Para lograrlo le recomendamos:
• Al inicio, explique el propósito de la reunión. Si es necesario determine las normas del desarrollo de la reunión.
• Verifique la asistencia. No tolere asistencias tardías ni interrupciones.
• Haga la presentación de cada uno de los puntos del orden del día, asignando tiempos para cada uno de ellos.
• Abra la discusión invitando a los miembros a expresar sus opiniones; déles oportunidad de hablar a todas las personas que tengan algo que aportar.
• Controle la discusión. No tema interrumpirla si piensa que se está desviando de su objetivo y se está perdiendo tiempo. Mantenga siempre la cohesión del grupo.
• Si la discusión se complica y hay muchas opiniones diversas, haga un resumen para aclarar lo que se ha entendido.
• Respete las normas de tiempo.
• Después de discutir cada uno de los asuntos, haga un resumen de las decisiones que se tomaron y de las conclusiones.
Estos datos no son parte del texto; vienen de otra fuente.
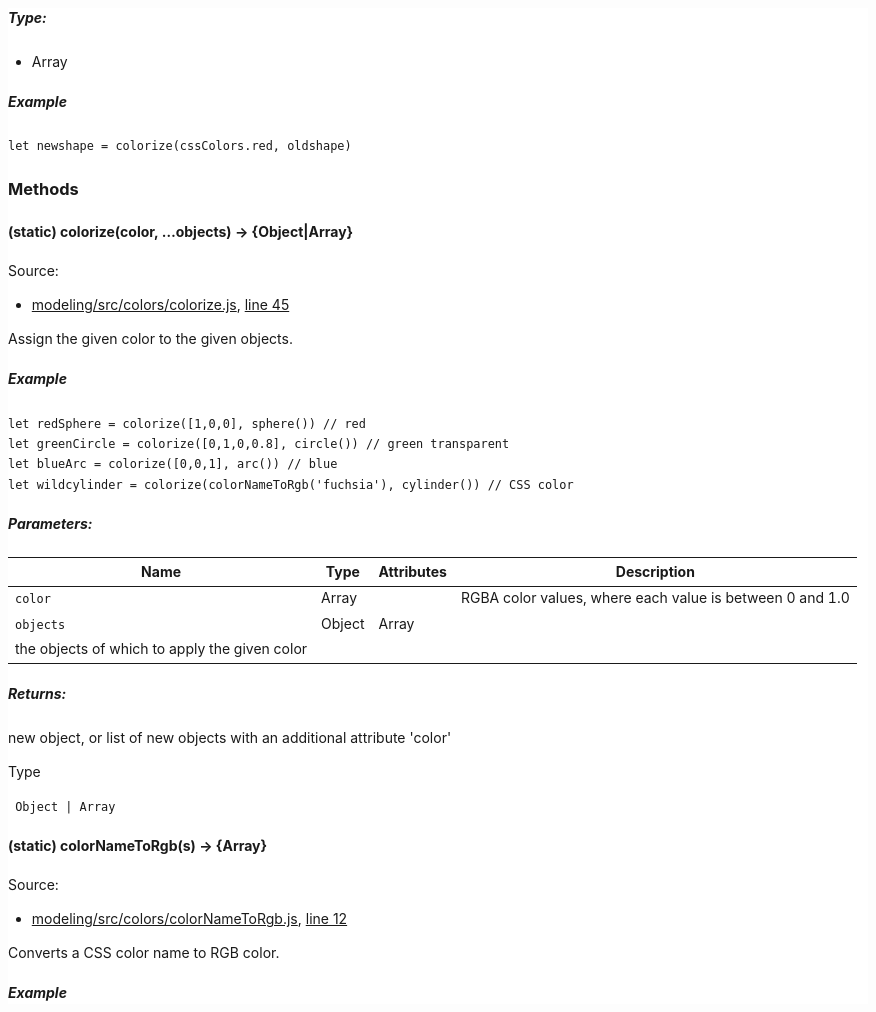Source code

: ##### Type:

  * Array

##### Example

    
    
    let newshape = colorize(cssColors.red, oldshape)

### Methods

#### (static) colorize(color, …objects) → {Object|Array}

Source:

    

  * [modeling/src/colors/colorize.js](modeling_src_colors_colorize.js.html), [line 45](modeling_src_colors_colorize.js.html#line45)

Assign the given color to the given objects.

##### Example

    
    
    let redSphere = colorize([1,0,0], sphere()) // red
    let greenCircle = colorize([0,1,0,0.8], circle()) // green transparent
    let blueArc = colorize([0,0,1], arc()) // blue
    let wildcylinder = colorize(colorNameToRgb('fuchsia'), cylinder()) // CSS color

##### Parameters:

Name | Type | Attributes | Description  
---|---|---|---  
`color` |  Array |  | RGBA color values, where each value is between 0 and 1.0  
`objects` |  Object | Array |  <repeatable>  
| the objects of which to apply the given color  
  
##### Returns:

new object, or list of new objects with an additional attribute 'color'

Type

     Object | Array

#### (static) colorNameToRgb(s) → {Array}

Source:

    

  * [modeling/src/colors/colorNameToRgb.js](modeling_src_colors_colorNameToRgb.js.html), [line 12](modeling_src_colors_colorNameToRgb.js.html#line12)

Converts a CSS color name to RGB color.

##### Example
• Cambie su estilo de liderazgo para adaptarse al tipo de reunión (Solución de Problemas, Evaluación, Planeamiento, Información, Toma de decisiones, etc.).
• Diagnostique y trate las agendas ocultas.
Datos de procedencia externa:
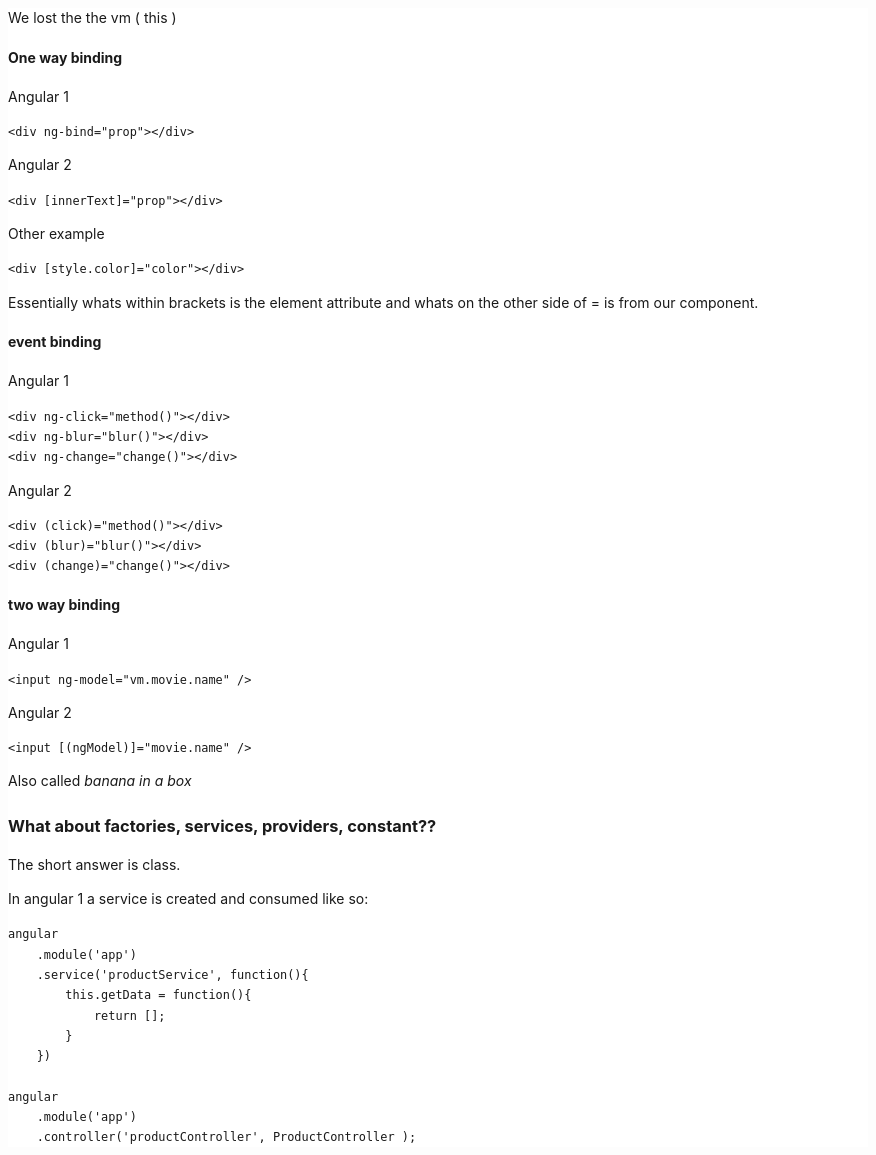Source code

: We lost the the vm ( this )

#### One way binding

Angular 1

	<div ng-bind="prop"></div>

Angular 2

	<div [innerText]="prop"></div>

Other example

	<div [style.color]="color"></div>

Essentially whats within brackets is the element attribute and whats on the other side of = is from our component.

#### event binding

Angular 1

	<div ng-click="method()"></div>
	<div ng-blur="blur()"></div>
	<div ng-change="change()"></div>

Angular 2

	<div (click)="method()"></div>
	<div (blur)="blur()"></div>
	<div (change)="change()"></div>

#### two way binding

Angular 1

	<input ng-model="vm.movie.name" />

Angular 2

	<input [(ngModel)]="movie.name" />

Also called *banana in a box*

### What about factories, services, providers, constant??

The short answer is class. 

In angular 1 a service is created and consumed like so:

	angular
		.module('app')
		.service('productService', function(){
			this.getData = function(){
				return [];
			}
		})
	
	angular
		.module('app')
		.controller('productController', ProductController );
• Resuelva con tacto y de una manera efectiva los casos difíciles.
• Para finalizar la reunión, haga un resumen de todo lo que se ha logrado. Si es necesario tomar alguna medida adicional, asigne las responsabilidades correspondientes y fije una fecha límite para su cumplimiento. De ser necesario, establezca el propósito y la fecha de la siguiente reunión.
Durante la reunión, quien la dirige nunca debe:
• Tratar de dominar el raciocinio de los participantes.
• Cambiar el aporte de un participante, de tal forma que él no lo reconozca más.
• Decir a un participante que está errado, deje que el grupo tome esa decisión.
• Indicar a los participantes lo que ellos deben hacer.
• Hacer preguntas dirigidas, diga: «Qué sucedería si...» o «Cuál fue su experiencia...?, en vez de: «No cree Ud. que...?»
• Hablar tan enredado que los participantes no lo puedan entender.
• Discutir ni ridiculizar a nadie.
• Tomar partido.
• Tratar de ser muy chistoso.
• Presentarse como el experto o la autoridad.
• Dejar que alguien monopolice la discusión, incluyéndose él mismo.
• Hablar más de lo necesario al presentar un tópico o problema.
• Permitir conversaciones bilaterales.
• Responder preguntas de los participantes, devuélvalas al grupo.
Adicionalmente no olvide después de la reunión:
• Hacer llegar copias del acta de la reunión tanto a quienes asistieron como a quienes no lo hicieron. El acta
debe ser una descripción fiel y breve de las deliberaciones, y en ella debe mencionarse las decisiones que se tomaron durante la reunión, los nombres de las personas encargadas de tomar las acciones necesarias, y el tiempo de ejecución de las mismas.
• Controlar y verificar el progreso de la ejecución de las medidas acordadas durante la reunión.
Gente eficiente es quien logra racionalizar su tiempo durante cada uno de los minutos del día. Revise cómo está actuando tanto en su vida profesional, como en las otras áreas de su existencia.